Do lado democrata estavam Nancy Pelosi, Harry Reid, entre outros congressistas empenhados em aprovar a Reforma da Saúde. Entre os republicanos, destacavam-se John McCain e Lamar Alexander, pesos pesados do Senado, mas também Eric Cantor, congressista da Virgínia e uma das estrelas ascendentes do GOP, que foi particularmente ácido para com as intenções da Administração Obama – corporizando a actual tendência do seu partido de radicalizar o discurso contra o Presidente.
Uma parte dos republicanos acusou Obama de ter montado um «teatro político» com esta inusitada conversa entre rivais, que foi transmitida em directo no C-SPAN.
Mas Barack terá pretendido mostrar, juntando as três partes envolvidas neste longo e duro processo negocial, que ainda é possível atingir uma «carga bipartidária» em torno de uma das suas principais bandeiras eleitorais.
Se era essa a intenção, os republicanos fizeram tudo para sublinhar a ideia de que as divisões são tantas que não haverá condições de se chegar a uma aprovação com votos «do outro lado da bancada».
Sobre essa eventual incompatibilidade, Nancy Pelosi lançou, já depois da cimeira de Blair House, uma frase animadora, embora um pouco enigmática: «É possível conseguir uma Reforma da Saúde bipartidária sem qualquer voto republicano». Será?
A arte do compromisso
A verdade é que, no essencial, Obama mantém a sua agenda transformadora para aplicar no seu primeiro mandato.
Mesmo tendo perdido o acesso aos 60 votos que garantem a supermaioria, os caminhos para aprovar uma megareforma na área da Saúde não estão totalmente tapados.
Em declarações diversas nas últimas semanas, Harry Reid e a 'speaker' Pelosi têm demonstrado a convicção de que será possível fazer passar «uma reforma da saúde».
Já não será o plano inicial de Obama, mas poderá ser algo muito parecido com o que foi aprovado no Senado na véspera de Natal – e que prevê a cobertura a 31 milhões de americanos que estão, neste momento, sem quaisquer cuidados médicos, mas que não contempla a «opção pública» que havia sido aprovada na Câmara dos Representantes.
Kathleen Sebelius recordou, recentemente, que «Obama é um grande defensor da opção pública e não vai desistir facilmente dela».
Com o fantasma do filibuster a ensombrar a recta final do processo legislativo do ObamaCare, o núcleo duro do Presidente estará mesmo a admitir a possibilidade de usar, no Senado, a figura da «reconciliação» – foi o próprio David Axelrod, chefe dos conselheiros políticos de Barack Obama, a admiti-lo.
É um daqueles casos, frequentes na política moderna, em que as palavras dizem o contrário do que significam na realidade: a «reconciliação» prevista no Senado utiliza-se, precisamente, quando se receia uma minoria de bloqueio de 41 senadores.
A ser aplicada esta figura, bastará uma maioria simples de 51 senadores (em 100) para que os democratas aprovem o ObamaCare.
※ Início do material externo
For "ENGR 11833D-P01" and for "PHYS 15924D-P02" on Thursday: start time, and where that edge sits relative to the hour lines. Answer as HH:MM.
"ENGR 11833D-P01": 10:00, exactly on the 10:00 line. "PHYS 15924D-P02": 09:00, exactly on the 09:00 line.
Mas republicanos, como John McCain, já avisaram que «pode ser trágico para o Presidente Obama ter que usar essa figura numa questão tão crucial como a Reforma da Saúde».
E nos meios conservadores já corre a piada: a melhor figura a usar com a Health Care Bill é chamar Quentin Tarantino. Porquê? Porque é o realizador de... «Kill Bill».»